Pentagon Leaders Distance Themselves from LGBT Pride Events
Senior leaders at the Pentagon are distancing themselves from the Defense Department’s annual LGBT Pride Month celebrations, declining to formally acknowledge the observances for the first time since the practice became routine after President Barack Obama repealed the military’s ban on homosexuals serving openly.
The absence this year of an official Pentagon memo marking LGBT Pride Month has raised questions among service members and Defense Department civilian employees who are troubled by President Trump’s surprise proclamation last July that he would ban transgender people from serving in the military. Typically, the memo is distributed as LGBT Pride Month begins each June, effectively endorsing the observance and encouraging personnel to hold local events. The memo has put LGBT Pride Month on par with other special observances and heritage months.
“It opens the door for LGBT service members, civilians and their allies on military bases to hold events recognizing Pride Month without having to ask for special permission or an exception,” said a former senior Obama administration official, who spoke on the condition of anonymity because of the official’s dealings with the Pentagon. “It makes it known that there’s an authorization, that there’s support.”
Even without an official observance memo, the LGBT employee group at the Defense Department held an event Monday at the Pentagon. Contrary to past years, though, no high-level department leaders made public remarks — another first since such events began in 2012, the year after the policy known as “don’t ask, don’t tell” was repealed. Instead, Rep. Anthony G. Brown (D-Md.) headlined Monday’s gathering.

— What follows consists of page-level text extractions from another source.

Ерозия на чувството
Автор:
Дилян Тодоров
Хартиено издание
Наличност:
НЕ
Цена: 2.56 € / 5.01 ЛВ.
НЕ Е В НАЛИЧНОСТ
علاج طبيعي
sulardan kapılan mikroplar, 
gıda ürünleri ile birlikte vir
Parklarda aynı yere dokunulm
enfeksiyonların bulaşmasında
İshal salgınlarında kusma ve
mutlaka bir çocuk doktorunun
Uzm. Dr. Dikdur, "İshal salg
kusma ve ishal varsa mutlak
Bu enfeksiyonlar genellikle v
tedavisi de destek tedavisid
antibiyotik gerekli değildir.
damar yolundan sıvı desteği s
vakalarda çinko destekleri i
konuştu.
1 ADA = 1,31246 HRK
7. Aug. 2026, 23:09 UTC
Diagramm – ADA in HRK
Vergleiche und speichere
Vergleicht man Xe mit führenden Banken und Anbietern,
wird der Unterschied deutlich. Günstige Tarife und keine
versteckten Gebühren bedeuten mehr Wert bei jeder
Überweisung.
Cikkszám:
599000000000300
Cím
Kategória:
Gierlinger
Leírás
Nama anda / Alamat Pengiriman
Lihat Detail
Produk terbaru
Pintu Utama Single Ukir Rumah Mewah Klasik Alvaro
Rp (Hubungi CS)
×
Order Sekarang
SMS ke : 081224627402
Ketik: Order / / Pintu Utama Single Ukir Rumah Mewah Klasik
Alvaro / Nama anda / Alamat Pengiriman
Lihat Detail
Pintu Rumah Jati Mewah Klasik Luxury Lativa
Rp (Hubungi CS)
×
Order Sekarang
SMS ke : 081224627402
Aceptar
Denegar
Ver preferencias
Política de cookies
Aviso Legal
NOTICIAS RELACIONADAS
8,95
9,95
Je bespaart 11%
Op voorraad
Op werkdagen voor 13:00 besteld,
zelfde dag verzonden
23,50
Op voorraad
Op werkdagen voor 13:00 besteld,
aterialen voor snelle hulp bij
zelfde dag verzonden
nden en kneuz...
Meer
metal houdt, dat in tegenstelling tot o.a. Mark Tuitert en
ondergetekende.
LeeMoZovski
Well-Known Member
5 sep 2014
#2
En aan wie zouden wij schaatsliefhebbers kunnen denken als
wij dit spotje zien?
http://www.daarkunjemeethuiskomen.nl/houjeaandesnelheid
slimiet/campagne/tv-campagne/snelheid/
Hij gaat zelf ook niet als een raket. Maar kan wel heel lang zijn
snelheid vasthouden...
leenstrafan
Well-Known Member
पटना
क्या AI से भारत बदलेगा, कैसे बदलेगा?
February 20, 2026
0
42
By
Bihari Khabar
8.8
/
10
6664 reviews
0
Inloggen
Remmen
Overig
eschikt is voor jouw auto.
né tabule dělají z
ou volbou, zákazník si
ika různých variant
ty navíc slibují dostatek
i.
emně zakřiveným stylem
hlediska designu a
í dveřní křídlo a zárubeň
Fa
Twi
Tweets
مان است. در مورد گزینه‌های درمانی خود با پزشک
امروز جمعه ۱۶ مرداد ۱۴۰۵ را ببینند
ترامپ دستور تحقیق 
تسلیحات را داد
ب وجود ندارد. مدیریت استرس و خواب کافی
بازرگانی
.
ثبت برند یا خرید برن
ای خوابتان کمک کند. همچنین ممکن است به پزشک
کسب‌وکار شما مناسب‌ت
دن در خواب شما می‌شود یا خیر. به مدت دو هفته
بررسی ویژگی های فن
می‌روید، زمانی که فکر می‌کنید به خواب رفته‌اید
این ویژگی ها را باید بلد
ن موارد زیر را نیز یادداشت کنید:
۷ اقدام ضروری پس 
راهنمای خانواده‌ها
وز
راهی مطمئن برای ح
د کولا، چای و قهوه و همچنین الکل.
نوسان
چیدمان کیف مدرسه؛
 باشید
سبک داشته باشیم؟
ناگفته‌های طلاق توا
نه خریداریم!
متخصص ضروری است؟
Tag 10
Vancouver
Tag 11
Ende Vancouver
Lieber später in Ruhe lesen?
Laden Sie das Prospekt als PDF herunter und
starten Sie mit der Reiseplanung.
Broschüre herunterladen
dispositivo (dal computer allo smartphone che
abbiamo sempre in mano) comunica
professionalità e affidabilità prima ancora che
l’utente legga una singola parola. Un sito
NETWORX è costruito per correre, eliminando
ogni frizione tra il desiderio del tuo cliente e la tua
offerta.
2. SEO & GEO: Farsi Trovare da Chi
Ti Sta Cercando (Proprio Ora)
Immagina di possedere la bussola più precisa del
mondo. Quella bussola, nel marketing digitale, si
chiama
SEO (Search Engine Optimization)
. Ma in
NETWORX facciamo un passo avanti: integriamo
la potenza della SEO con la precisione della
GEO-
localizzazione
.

Air Force Maj. Carla Gleason, a spokeswoman for the Pentagon, declined to discuss why no observance memo has been issued this year, saying only: “The Department of Defense supports diversity of all kinds across our military and we encourage everyone to celebrate the diversity of our total force team. . . . We value all members of the DOD total force and recognize their immense contributions to the mission.”
Gleason noted, too, that despite the absence of an official memo, the Pentagon’s LGBT employee group held its annual event.
The event’s organizers designed this year’s promotional posters because, without an official observance memo, the Pentagon’s design office was prohibited from doing the work, according to people familiar with the plans.
The Defense Department Office of Diversity Management and Equal Opportunity maintains a website publicizing the posters and memos designating 2018’s other official observances. As of Monday, it listed five: Martin Luther King Jr. Day, Black History Month, Women’s History Month, Holocaust Days of Remembrance, and Asian American and Pacific Islander Heritage Month. In each instance, all materials were distributed across the force in accordance with regular protocol.
The Office of the Undersecretary of Defense for Personnel and Readiness is responsible for issuing the memos. Robert L. Wilkie, Trump’s nominee to become the next Veterans Affairs secretary, currently runs the office, pending his confirmation to the Cabinet post.
Trump’s transgender ban has yet to go into effect because of court challenges. In the meantime, Defense Secretary Jim Mattis has recommended a new policy that disqualifies transgender people who require or have already undergone gender transition, and bans people with current or recent gender dysphoria except in rare circumstances. Gender dysphoria is the medical term for people who feel distress as a result of their birth gender.
Trump has said he supports Mattis’s recommendations.
Mattis’s policy recommendation marks a reversal of the Obama administration’s decision in 2016 to lift a ban on transgender men and women serving in the U.S. armed forces, though it grandfathers those currently serving.
Trump positioned himself as a supporter of gay rights during his campaign, promising during the Republican National Convention to “protect LGBTQ citizens.” His decision last July to announce a ban on transgender people serving in the military has drawn sharp criticism from gay rights groups and raised questions about the commitment he offered on the campaign trail.